Time behaves in ways that defies our intuition. At the smallest scales, there is no meaningful "future" and no "past" (Credit: Edouard Taufenbach courtesy of Gallery C)


Newton's laws of motion still nag at cosmologists today. They describe the world we move through every day - but they also account perfectly well for a world in which people walk backwards, clocks tick back afternoon to morning and fruit soars up from the ground to its tree-branch. The Biggest Ideas in the Universe, by Sean Carroll, discusses the nature of time in his new book. Newton, Maxwell and Einstein's theories of the Universe have all worked just as well going forward in time as they do backwards. Part of the answer lies at the Big Bang nearly 14 billion years ago, in the Universe's eventual death. But how does a clear direction of time emerge from descriptions of the cosmos, which all lack their own arrow of time?
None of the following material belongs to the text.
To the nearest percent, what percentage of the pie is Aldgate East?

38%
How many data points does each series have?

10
In Germany, 1865, the physicist Rudolf Clausius stated that heat cannot pass from a cold body to a hot one, if nothing else around them changes. Clausius came up with the concept he called "entropy" to measure this behaviour of heat. As Rovelli stresses in his book, this is the only basic law of physics that can tell apart the past from the future. When you zoom in to the level of one water molecule colliding and bouncing off another, the arrow of time disappears. At the very smallest scale, the phenomenon that produces heat – collisions of molecules – is time-symmetric. Rovelli: "From this step, from the fundamental microscopic vision of the world to the approximate description of the macroscopic world – this is where the direction of time comes in".


The low entropy of the Universe at the Big Bang is both an answer and an enormous question, according to cosmologist John Carroll. Carroll and his colleagues are trying to explain why the Universe had such a low entropy close to the big bang. "There's plenty of loopholes in the theory, plenty of aspects of it that are not completely baked – but I also think it is by far the best theory on the market," says Carroll. The Universe's low entropy past is a plausible source of time's arrow. Like most things that have a beginning, the arrow will also have an end.
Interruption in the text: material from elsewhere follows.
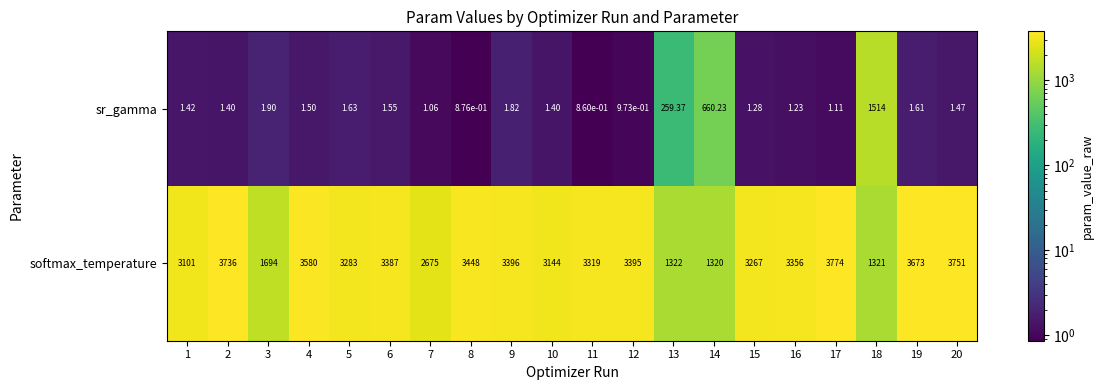

At 2, list the series in order from largest to smallest.

softmax_temperature, sr_gamma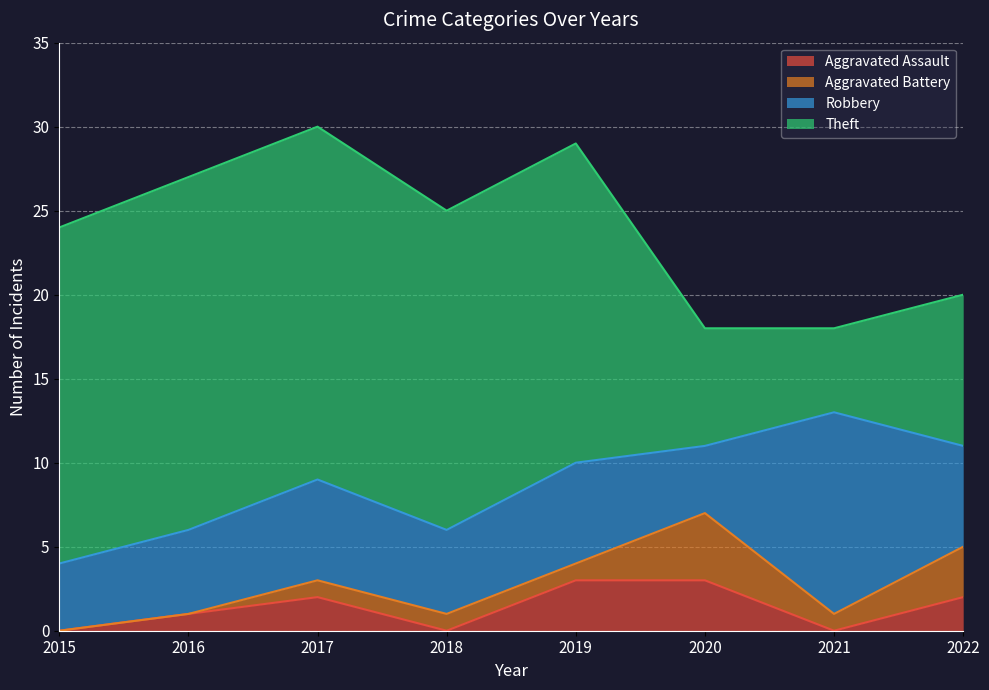

True or false: Robbery has a value of 10 at 2019.

False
As astrophysicist Katie Mack describes it, everything is decaying so much that all that's left is the waste heat of everything that ever existed in the Universe. "It only lasts for a little while," says Carroll.


Jenann Ismael, professor of philosophy at Columbia University, New York, is studying human experience of time. She says we intuitively understand and experience time as a series of arrows that form a core part of human experience. Human experience of the flow of time is built into our perception, she says. He looks at how we experience our experiences of time and relate them back to entropy. "I see no reason now to think that the kinds of arrows that are involved in human psychology are anything but ultimately rooted in the entropic arrow," he says.


His first target is causality, another element of the arrow of time as causes happen before their effects. "All of that is part of what I think of as the experience of passage, this idea that we experience every event as anticipated from the past, experienced in the present, remembered in retrospect," says Ismael.